The girl, described in reports as having the mental capacity of a five-year-old, was filmed being raped by a group of boys and young men in a Dobsonville field. When they were finished, they offered her R2 in exchange for her silence.

What happened to this girl is not unusual.

South Africa’s rape statistics are an annual horror story – the stark numbers on police slide shows, a silent testament to the tens of thousands of women who are able to report their rapes each year. Tens of thousands more are not able to report them – through fear, or because they do not know how.

Having been violated once, they cannot face police officers, prosecutors, their rapist and risk more violation.

The Dobsonville teenager may never have reported this rape.

A resident caught her daughter watching the video of the gang rape, laughing as she did.

The horrified woman confiscated her daughter’s cellphone and took it to reporters at Daily Sun.

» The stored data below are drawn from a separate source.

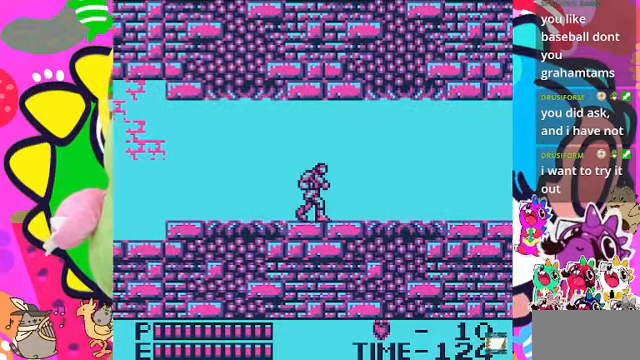
{"buttons": ["DPAD_RIGHT"], "left_stick": "center", "right_stick": "center", "events": []}
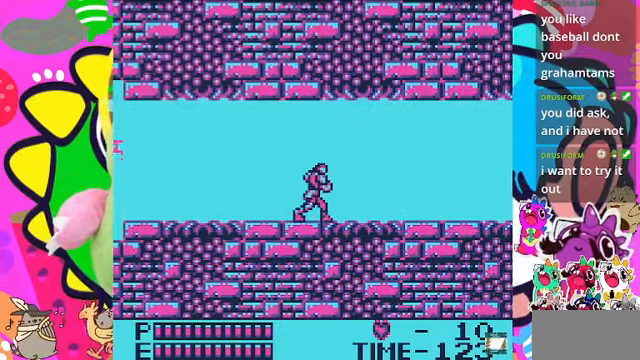
{"buttons": ["DPAD_RIGHT"], "left_stick": "center", "right_stick": "center", "events": []}
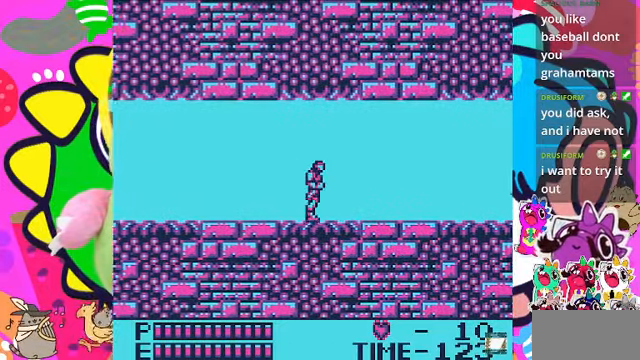
{"buttons": ["DPAD_RIGHT"], "left_stick": "center", "right_stick": "center", "events": []}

It was their initial report, and the fact that the police were finally notified, that catapulted this teen’s horrific ordeal into the public eye.

Now that we are looking, now that our eyes are firmly focused on this tragedy, it is important that South Africans refuse to look away.

We must continue to gaze, unflinchingly, at the mirror this incident holds up to our society: a girl in need of special care, a mother who seems unable to give her daughter the support she needs, and neighbours who claim they knew the girl had been abused before, but who did nothing.

A group of boys, City Press has been told, saw the vulnerable teenager as an easy way to lose their virginity. They saw her sexuality as a challenge, or perhaps a threat.

We live in a society that has made it acceptable, and perhaps even desirable, for men to assert their masculinity in the most brutal way imaginable. We are not only failing the country’s women and girls, but its men and boys.

A range of factors – absent fathers, a dearth of strong leadership on gender issues, political and religious leaders too slow to condemn violence against women – have led us here.

It is possible, though, to turn the tide. It will require bravery and hard work, and difficult conversations. It will mean South Africa’s men will have to stop making excuses for each other and start calling each other out on bad language, bad behaviour and bad attitudes towards women.

We owe the Dobsonville teen nicknamed “Jackpot” that much.